In March 2017 they had received a worrying county court claim from a law company called SCS Law (a trading name of LPC Law), alleging that one of their vans had been parked on several occasions on the estate which their client UKPC managed the parking for. This was the first they had heard of this, so they requested more information, which was duly emailed to them.
The van was a company van which had been parked at the house of an employee at night. SCS Law alleged that no commercial vehicles were allowed on the estate between something like 19:00-07:00 and UKPC had “charged” the member of staff with this offence at various times in the middle of the night – midnight etc. The employee had no recollection of this happening, and did not receive any windscreen tickets. UKPC had sent everything to the previous address of the company, who did not receive any of it, even though redirection was in place. Unfortunately there were two buildings on the site with very similar addresses and the same postcode, and a large amount of post had gone missing.

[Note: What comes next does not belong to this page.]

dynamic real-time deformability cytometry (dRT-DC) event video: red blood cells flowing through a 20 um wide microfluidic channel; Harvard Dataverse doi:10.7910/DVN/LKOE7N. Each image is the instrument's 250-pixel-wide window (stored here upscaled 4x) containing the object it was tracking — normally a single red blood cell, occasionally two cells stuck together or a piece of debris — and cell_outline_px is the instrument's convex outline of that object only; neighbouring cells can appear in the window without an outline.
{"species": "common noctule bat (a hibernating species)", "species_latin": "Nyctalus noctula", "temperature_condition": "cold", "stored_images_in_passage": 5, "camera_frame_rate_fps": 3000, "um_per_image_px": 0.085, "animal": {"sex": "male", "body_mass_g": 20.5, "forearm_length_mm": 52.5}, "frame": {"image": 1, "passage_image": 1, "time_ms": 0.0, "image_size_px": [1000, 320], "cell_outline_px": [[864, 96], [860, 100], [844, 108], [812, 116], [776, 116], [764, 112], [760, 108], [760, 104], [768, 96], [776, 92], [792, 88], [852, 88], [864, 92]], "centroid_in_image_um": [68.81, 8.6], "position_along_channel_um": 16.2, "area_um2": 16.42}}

The employee made enquiries and found out that UKPC do operate the parking there. New signs had been fitted around his estate, but these were done in late December – all of the charges were from October and November 2016.
The judge was not impressed by SCS Law's bundle. She ruled that the company had no keeper liability; although they were the registered keeper of the van, they were not the keeper for the purposes of POFA 2012, which defines keeper in a different way. The staff member who used the van was the keeper.
The driver was also not acting as agent of the company, because this was private use after the working day had finished.
No contract was formed with the driver because the signs were poor and not visible at night when the tickets were issued.
The paperwork had also not been received within the mandatory time period, and was therefore out of time to establish keeper liability.
The claim was dismissed.
There were a number of other flaws with the case, any of which could also have rendered the charges invalid. The signage was forbidding, which would make any contravention a trespass, and the charges invalid as per the rulings in ParkingEye v Beavis  UKSC 67. The UKPC contract appeared to be with a company which was dormant. It was not apparent why UKPC thought they could override the rights of the home owner to park on his own drive.
The operation appeared to be a self-ticketing one, with part of the income from each ticket going to the management company. This would appear to contradict their claim they were dormant.
which it was decided not to use were not explored.
The claim was handled by Andrew Morgan.
The claim was so flawed that The Prankster questions the judgment of Andrew Morgan for his handling of the case. SCS Law claim to be experts in parking law, but on this showing The Prankster can only conclude that they are completely incompetent.
The buck has to stop somewhere, so the Prankster holds director Len Crowder to account.
Really, if you are holding yourself up to be experts in some area of law, you should at least have basic knowledge of the issues.